Managing PII data distribution, access, and processing
CIAM’s typically have both sophisticated APIs to manipulate user data and many also support the SCIM 2.0 (System for Cross-domain Identity Management) identity standard that can automatically sync identity data to other applications. Some CIAM systems can filter which fields are sent to each application and mask identity assertions so that identity data is anonymized.
This is a convenient way to provision customer accounts in CRM and customer service systems without unnecessarily exposing PII. For PII contained within customer applications such as Salesforce, it is critical to employ fine-grained access controls so that only entitled employees can access the PII data.
Push from Identity System to application with RegEx Masking
Rather than storing even anonymized PII in an application, if applications are already using web services to access user data, directing those requests to an enterprise API gateway to dynamically request PII fields from an identity system is an effective method to reduce PII sprawl.
Request from Application via API Gateway with masking
For bulk updates of PII data from an identity system, it’s critical that PII data be masked as much as possible.
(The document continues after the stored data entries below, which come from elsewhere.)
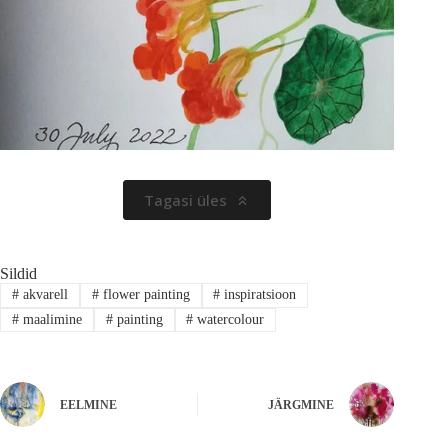
Tagasi üles
Sildid
#
akvarell
#
flower painting
#
inspiratsioon
#
maalimine
#
painting
#
watercolour
EELMINE
JÄRGMINE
ETL with masking from identity system to data warehouse
A key benefit of identity systems is compliant lifecycle management. User records are created and deleted in a centralized manner based on retention requirements, and record deletions can be automatically synced to other systems with SCIM, API gateway, and ETL methods.
Masking PII fields
There are a variety of methods to mask PII fields depending on vendor capabilities:
- CIAM masking if available from vendor
- API gateway masking if available from vendor
- Serverless function with custom masking
- Data mask proxy server
A data mask proxy server is a convenient system to fully centralize masking capabilities, and create new fields that operationalize data without exposing PII, for example converting an age integer field into an “Over18” boolean.
A new set of companies have introduced services that combine the governance and field management features of an identity server with extensive field masking. However, since these systems do not offer the authentication and authorization features of a CIAM, it’s important to balance the additional features since they introduce an additional threat surface with PII storage and permissions.
Centralizing PII in an identity system without cross-border data flows
It is increasingly cumbersome to transfer customer PII across borders due to regulatory restrictions and the compliance burden. One cumbersome option is to operate a separate identity system in each required country or region and federate the systems together.
InCountry’s solution adds Profile Data Residency in countries around the world with secure and compliant infrastructure. The solution offers full data sovereignty and isolation by proxying login and registration dialogs, SCIM 2.0 and custom API calls, and email and SMS MFA support.
Emerging AI systems increase the criticality of centralizing PII in an identity system and governing PII data distribution to other systems. Data should be automatically anonymized before training AI models, lifecycle management should automatically remove users from AI systems, and PII needs to be tightly filtered from LLM interactions.
In conclusion, PII sprawl is an increasing liability for companies. The most secure, compliant, and flexible central data store to manage PII is the existing CIAM and API Gateway infrastructure that enterprises have already deployed and can now leverage to control all PII.